Oxbow noun : something (such as a bend in a river) resembling an oxbow

   The river’s oxbow takes its name from what it so obviously resembles, if you’re an 18th century farmer. Before it referred to a turn in a river or stream that is of such great curvature that only a neck of land is left between the turn’s two closest edges, the word oxbow referred to the U-shaped frame that goes around an ox’s neck, with the tops of the U passing through the bar of the yoke.

Alluvium noun : clay, silt, sand, gravel, or similar detrital material deposited by running water

   The more common alluvial is a few decades older (it dates to the mid-late 18th century as opposed to the early 19th), but it’s just a descriptor of things that relate to, are composed of, or are found in alluvium, while alluvium is the actual stuff that gets deposited by running water. The word is an alteration of the Latin alluvio, which, along with alluvion, has some sparse use in English in referring to a point of Roman law by which land created by the deposit of alluvium is officially considered to have been acquired by the owner of the land to which it is added.

   The word alleviate, which means “to cover with alluvium” and “to deposit alluvium,” is a mostly technical term that sounds dangerously like alleviate.

Delta noun : the alluvial deposit at the mouth of a river

   A river’s delta is called such because it often resembles the capital Greek delta Δ, the fourth letter of the Greek alphabet. The resemblance only holds true for the delta’s extremes: inside the nearly flat fan-shaped plain that makes up a delta are many separate branches by which the river distributes itself downstream. The branches are the result of the sediments carried by the water and accumulating too quickly to be carried away by offshore and alongshore currents.

   The Greek word delta is of Semitic origin, sharing an ancestor with the Hebrew word dāleth, origin of the modern Hebrew daleth, the fourth letter of that language’s alphabet. That word’s origin is deleth, meaning “door.”

Riparian adjective : relating to or living or located on the bank of a natural watercourse (such as a river) or sometimes of a lake or a tidewater

   English had relied on the word river since the 14th century when it was decided in the early 19th century that a fancy (read Latin-sounding) adjective was required. Riparian was fashioned from Latin riparius, which was in fact also the ultimate source of river itself, though that word had traveled through Vulgar Latin, Anglo-French, and Middle English before it arrived in modern English.

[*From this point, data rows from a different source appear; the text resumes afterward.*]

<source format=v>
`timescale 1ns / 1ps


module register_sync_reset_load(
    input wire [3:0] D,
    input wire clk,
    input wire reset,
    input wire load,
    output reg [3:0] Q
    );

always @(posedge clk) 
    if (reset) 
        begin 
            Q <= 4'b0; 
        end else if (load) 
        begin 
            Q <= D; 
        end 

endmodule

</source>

Fluvial adjective 1 : of, relating to, or living in a stream or river 2 : produced by the action of a stream

   Unlike riparian, fluvial is no 19th-century upstart. It’s been a member of the language since the 14th century, when it was borrowed from Latin fluvialis, which comes from fluvius, meaning “river.” Fluvius comes from fluere, making fluvial a cousin to such common words as fluid and also fluent, which originally means “capable of flowing; fluid.”

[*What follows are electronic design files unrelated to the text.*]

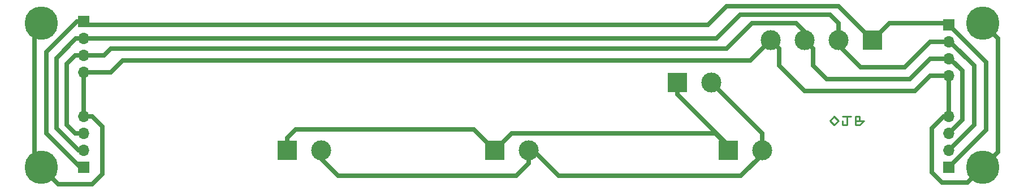
<source format=gtl>
G04 #@! TF.GenerationSoftware,KiCad,Pcbnew,(6.0.7)*
G04 #@! TF.CreationDate,2023-03-12T11:39:40-04:00*
G04 #@! TF.ProjectId,IR FANS LED board,49522046-414e-4532-904c-454420626f61,rev?*
G04 #@! TF.SameCoordinates,Original*
G04 #@! TF.FileFunction,Copper,L1,Top*
G04 #@! TF.FilePolarity,Positive*
%FSLAX46Y46*%
G04 Gerber Fmt 4.6, Leading zero omitted, Abs format (unit mm)*
G04 Created by KiCad (PCBNEW (6.0.7)) date 2023-03-12 11:39:40*
%MOMM*%
%LPD*%
G01*
G04 APERTURE LIST*
G04 #@! TA.AperFunction,ComponentPad*
%ADD10R,3.000000X3.000000*%
G04 #@! TD*
G04 #@! TA.AperFunction,ComponentPad*
%ADD11C,3.000000*%
G04 #@! TD*
G04 #@! TA.AperFunction,ComponentPad*
%ADD12R,1.700000X1.700000*%
G04 #@! TD*
G04 #@! TA.AperFunction,ComponentPad*
%ADD13O,1.700000X1.700000*%
G04 #@! TD*
G04 #@! TA.AperFunction,ViaPad*
%ADD14C,5.000000*%
G04 #@! TD*
G04 #@! TA.AperFunction,Conductor*
%ADD15C,0.250000*%
G04 #@! TD*
G04 #@! TA.AperFunction,Conductor*
%ADD16C,0.635000*%
G04 #@! TD*
G04 APERTURE END LIST*
D10*
G04 #@! TO.P,J4,1,Pin_1*
G04 #@! TO.N,/HV5*
X187960000Y-24130000D03*
D11*
G04 #@! TO.P,J4,2,Pin_2*
G04 #@! TO.N,/X*
X182880000Y-24130000D03*
G04 #@! TO.P,J4,3,Pin_3*
G04 #@! TO.N,/12V*
X177800000Y-24130000D03*
G04 #@! TO.P,J4,4,Pin_4*
G04 #@! TO.N,/GND*
X172720000Y-24130000D03*
G04 #@! TD*
D10*
G04 #@! TO.P,J3,1,Pin_1*
G04 #@! TO.N,/IR LED-*
X131445000Y-40640000D03*
D11*
G04 #@! TO.P,J3,2,Pin_2*
G04 #@! TO.N,/IR LED+*
X136525000Y-40640000D03*
G04 #@! TD*
D12*
G04 #@! TO.P,J8,1,Pin_1*
G04 #@! TO.N,/HV5*
X199390000Y-43180000D03*
D13*
G04 #@! TO.P,J8,2,Pin_2*
G04 #@! TO.N,/X*
X199390000Y-40640000D03*
G04 #@! TO.P,J8,3,Pin_3*
G04 #@! TO.N,/12V*
X199390000Y-38100000D03*
G04 #@! TO.P,J8,4,Pin_4*
G04 #@! TO.N,/GND*
X199390000Y-35560000D03*
G04 #@! TD*
D10*
G04 #@! TO.P,J5,1,Pin_1*
G04 #@! TO.N,/IR LED-*
X166370000Y-40640000D03*
D11*
G04 #@! TO.P,J5,2,Pin_2*
G04 #@! TO.N,/IR LED+*
X171450000Y-40640000D03*
G04 #@! TD*
D12*
G04 #@! TO.P,J9,1,Pin_1*
G04 #@! TO.N,/HV5*
X69850000Y-43180000D03*
D13*
G04 #@! TO.P,J9,2,Pin_2*
G04 #@! TO.N,/X*
X69850000Y-40640000D03*
G04 #@! TO.P,J9,3,Pin_3*
G04 #@! TO.N,/12V*
X69850000Y-38100000D03*
G04 #@! TO.P,J9,4,Pin_4*
G04 #@! TO.N,/GND*
X69850000Y-35560000D03*
G04 #@! TD*
D10*
G04 #@! TO.P,J7,1,Pin_1*
G04 #@! TO.N,/IR LED-*
X100330000Y-40640000D03*
D11*
G04 #@! TO.P,J7,2,Pin_2*
G04 #@! TO.N,/IR LED+*
X105410000Y-40640000D03*
G04 #@! TD*
D12*
G04 #@! TO.P,J2,1,Pin_1*
G04 #@! TO.N,/HV5*
X69850000Y-21336000D03*
D13*
G04 #@! TO.P,J2,2,Pin_2*
G04 #@! TO.N,/X*
X69850000Y-23876000D03*
G04 #@! TO.P,J2,3,Pin_3*
G04 #@! TO.N,/12V*
X69850000Y-26416000D03*
G04 #@! TO.P,J2,4,Pin_4*
G04 #@! TO.N,/GND*
X69850000Y-28956000D03*
G04 #@! TD*
D12*
G04 #@! TO.P,J1,1,Pin_1*
G04 #@! TO.N,/HV5*
X199390000Y-21803200D03*
D13*
G04 #@! TO.P,J1,2,Pin_2*
G04 #@! TO.N,/X*
X199390000Y-24343200D03*
G04 #@! TO.P,J1,3,Pin_3*
G04 #@! TO.N,/12V*
X199390000Y-26883200D03*
G04 #@! TO.P,J1,4,Pin_4*
G04 #@! TO.N,/GND*
X199390000Y-29423200D03*
G04 #@! TD*
D10*
G04 #@! TO.P,J6,1,Pin_1*
G04 #@! TO.N,/IR LED-*
X158750000Y-30480000D03*
D11*
G04 #@! TO.P,J6,2,Pin_2*
G04 #@! TO.N,/IR LED+*
X163830000Y-30480000D03*
G04 #@! TD*
D14*
G04 #@! TO.N,/GND*
X204470000Y-21590000D03*
X204470000Y-43180000D03*
X63500000Y-43180000D03*
X63500000Y-21590000D03*
G04 #@! TD*
D15*
G04 #@! TO.N,*
X185420000Y-35560000D02*
X185420000Y-36830000D01*
X184150000Y-36830000D02*
X183515000Y-36830000D01*
X182245000Y-35560000D02*
X182880000Y-36195000D01*
X184150000Y-35560000D02*
X184150000Y-36830000D01*
X186690000Y-36195000D02*
X185420000Y-36195000D01*
X181610000Y-36195000D02*
X182245000Y-35560000D01*
X185420000Y-36830000D02*
X186055000Y-36830000D01*
X183515000Y-35560000D02*
X184150000Y-35560000D01*
X183515000Y-36830000D02*
X183515000Y-36195000D01*
X186055000Y-36830000D02*
X186690000Y-36195000D01*
X184150000Y-35560000D02*
X184785000Y-35560000D01*
X182880000Y-36195000D02*
X182245000Y-36830000D01*
X185420000Y-35560000D02*
X186055000Y-35560000D01*
X182245000Y-36830000D02*
X181610000Y-36195000D01*
X186055000Y-35560000D02*
X186055000Y-36195000D01*
D16*
G04 #@! TO.N,/HV5*
X64262000Y-38100000D02*
X64262000Y-25908000D01*
X199176800Y-21590000D02*
X199390000Y-21803200D01*
X70358000Y-21844000D02*
X69850000Y-21336000D01*
X190500000Y-21590000D02*
X199176800Y-21590000D01*
X166116000Y-19050000D02*
X163322000Y-21844000D01*
X163322000Y-21844000D02*
X70358000Y-21844000D01*
X69850000Y-43180000D02*
X69342000Y-43180000D01*
X187960000Y-24130000D02*
X190500000Y-21590000D01*
X68834000Y-21336000D02*
X69850000Y-21336000D01*
X204978000Y-37592000D02*
X199390000Y-43180000D01*
X182880000Y-19050000D02*
X166116000Y-19050000D01*
X64262000Y-25908000D02*
X68834000Y-21336000D01*
X187960000Y-24130000D02*
X182880000Y-19050000D01*
X69342000Y-43180000D02*
X64262000Y-38100000D01*
X199390000Y-21803200D02*
X204978000Y-27391200D01*
X204978000Y-27391200D02*
X204978000Y-37592000D01*
G04 #@! TO.N,/X*
X69088000Y-40640000D02*
X69850000Y-40640000D01*
X203200000Y-27940000D02*
X203200000Y-36830000D01*
X181610000Y-20320000D02*
X182880000Y-21590000D01*
X186182000Y-28194000D02*
X192786000Y-28194000D01*
X164592000Y-23876000D02*
X168148000Y-20320000D01*
X192786000Y-28194000D02*
X196636800Y-24343200D01*
X199390000Y-24343200D02*
X199603200Y-24343200D01*
X168148000Y-20320000D02*
X181610000Y-20320000D01*
X68707000Y-23876000D02*
X65786000Y-26797000D01*
X65786000Y-26797000D02*
X65786000Y-37338000D01*
X196636800Y-24343200D02*
X199390000Y-24343200D01*
X182880000Y-21590000D02*
X182880000Y-24130000D01*
X182880000Y-24892000D02*
X186182000Y-28194000D01*
X69850000Y-23876000D02*
X164592000Y-23876000D01*
X65786000Y-37338000D02*
X69088000Y-40640000D01*
X69850000Y-23876000D02*
X68707000Y-23876000D01*
X199603200Y-24343200D02*
X203200000Y-27940000D01*
X182880000Y-24130000D02*
X182880000Y-24892000D01*
X203200000Y-36830000D02*
X199390000Y-40640000D01*
G04 #@! TO.N,/12V*
X179070000Y-27940000D02*
X181102000Y-29972000D01*
X199603200Y-26883200D02*
X201422000Y-28702000D01*
X69850000Y-26416000D02*
X68580000Y-26416000D01*
X201422000Y-28702000D02*
X201422000Y-36068000D01*
X67310000Y-27686000D02*
X67310000Y-36830000D01*
X177800000Y-22860000D02*
X177800000Y-24130000D01*
X181102000Y-29972000D02*
X193548000Y-29972000D01*
X73914000Y-25400000D02*
X166116000Y-25400000D01*
X199390000Y-26883200D02*
X199603200Y-26883200D01*
X193548000Y-29972000D02*
X196636800Y-26883200D01*
X177800000Y-24130000D02*
X179070000Y-25400000D01*
X68580000Y-26416000D02*
X67310000Y-27686000D01*
X69850000Y-26416000D02*
X72898000Y-26416000D01*
X196636800Y-26883200D02*
X199390000Y-26883200D01*
X68580000Y-38100000D02*
X69850000Y-38100000D01*
X166116000Y-25400000D02*
X169926000Y-21590000D01*
X176530000Y-21590000D02*
X177800000Y-22860000D01*
X179070000Y-25400000D02*
X179070000Y-27940000D01*
X169926000Y-21590000D02*
X176530000Y-21590000D01*
X67310000Y-36830000D02*
X68580000Y-38100000D01*
X72898000Y-26416000D02*
X73914000Y-25400000D01*
X201422000Y-36068000D02*
X199390000Y-38100000D01*
G04 #@! TO.N,/GND*
X63500000Y-21590000D02*
X62484000Y-22606000D01*
X198374000Y-45466000D02*
X202184000Y-45466000D01*
X173990000Y-27940000D02*
X177800000Y-31750000D01*
X71120000Y-45720000D02*
X72644000Y-44196000D01*
X204470000Y-21590000D02*
X206756000Y-23876000D01*
X173990000Y-25400000D02*
X173990000Y-27940000D01*
X198628000Y-35560000D02*
X196850000Y-37338000D01*
X69850000Y-28956000D02*
X73914000Y-28956000D01*
X72644000Y-44196000D02*
X72644000Y-37084000D01*
X62484000Y-22606000D02*
X62484000Y-42164000D01*
X196850000Y-43942000D02*
X198374000Y-45466000D01*
X206756000Y-23876000D02*
X206756000Y-40894000D01*
X69850000Y-28956000D02*
X69850000Y-35560000D01*
X72644000Y-37084000D02*
X71120000Y-35560000D01*
X73914000Y-28956000D02*
X75692000Y-27178000D01*
X75692000Y-27178000D02*
X169672000Y-27178000D01*
X199390000Y-29423200D02*
X199390000Y-35560000D01*
X194310000Y-31750000D02*
X196636800Y-29423200D01*
X177800000Y-31750000D02*
X194310000Y-31750000D01*
X62484000Y-42164000D02*
X63500000Y-43180000D01*
X206756000Y-40894000D02*
X204470000Y-43180000D01*
X196636800Y-29423200D02*
X199390000Y-29423200D01*
X196850000Y-37338000D02*
X196850000Y-43942000D01*
X169672000Y-27178000D02*
X172720000Y-24130000D01*
X202184000Y-45466000D02*
X204015684Y-43634316D01*
X71120000Y-35560000D02*
X69850000Y-35560000D01*
X63500000Y-43180000D02*
X66040000Y-45720000D01*
X172720000Y-24130000D02*
X173990000Y-25400000D01*
X66040000Y-45720000D02*
X71120000Y-45720000D01*
X199390000Y-35560000D02*
X198628000Y-35560000D01*
G04 #@! TO.N,/IR LED-*
X158750000Y-32258000D02*
X158750000Y-30480000D01*
X164465000Y-38100000D02*
X166370000Y-40005000D01*
X166370000Y-40640000D02*
X166370000Y-39878000D01*
X166370000Y-40005000D02*
X166370000Y-40640000D01*
X100330000Y-38735000D02*
X101600000Y-37465000D01*
X101600000Y-37465000D02*
X128270000Y-37465000D01*
X100330000Y-40640000D02*
X100330000Y-38735000D01*
X131445000Y-40640000D02*
X133985000Y-38100000D01*
X133985000Y-38100000D02*
X164465000Y-38100000D01*
X166370000Y-39878000D02*
X158750000Y-32258000D01*
X128270000Y-37465000D02*
X131445000Y-40640000D01*
G04 #@! TO.N,/IR LED+*
X171450000Y-40640000D02*
X171450000Y-38100000D01*
X105410000Y-41910000D02*
X105410000Y-40640000D01*
X137160000Y-40640000D02*
X140970000Y-44450000D01*
X107950000Y-44450000D02*
X105410000Y-41910000D01*
X136525000Y-42545000D02*
X134620000Y-44450000D01*
X171450000Y-38100000D02*
X163830000Y-30480000D01*
X168275000Y-44450000D02*
X171450000Y-41275000D01*
X171450000Y-41275000D02*
X171450000Y-40640000D01*
X140970000Y-44450000D02*
X168275000Y-44450000D01*
X136525000Y-40640000D02*
X137160000Y-40640000D01*
X134620000Y-44450000D02*
X107950000Y-44450000D01*
X136525000Y-40640000D02*
X136525000Y-42545000D01*
G04 #@! TD*
M02*

</source>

   An unambiguous 19th-century upstart is fluvialist, a term for someone who emphasizes the action of streams in explaining geological phenomena—a theoretician of a type contrasted with the diluvialist, a believer in diluvianism, which pins its understanding of many geological phenomena on a former universal flood.

Meander noun : a turn or winding of a stream

    Meander first meandered into the language in the late 16th century, but it wasn’t a verb; it was a noun meaning “a turn or winding of a stream.” The word came to English (by way of Latin) from Greek, from a river in Asia Minor called “Maiandros,” now known as “Menderes.” Samuel Johnson used the word with the meaning of “a winding path or course,” and it also functions as a synonym of labyrinth.

   The more popular verb use dates to the early 17th century and means both “to follow a winding or intricate course” and “to ramble.”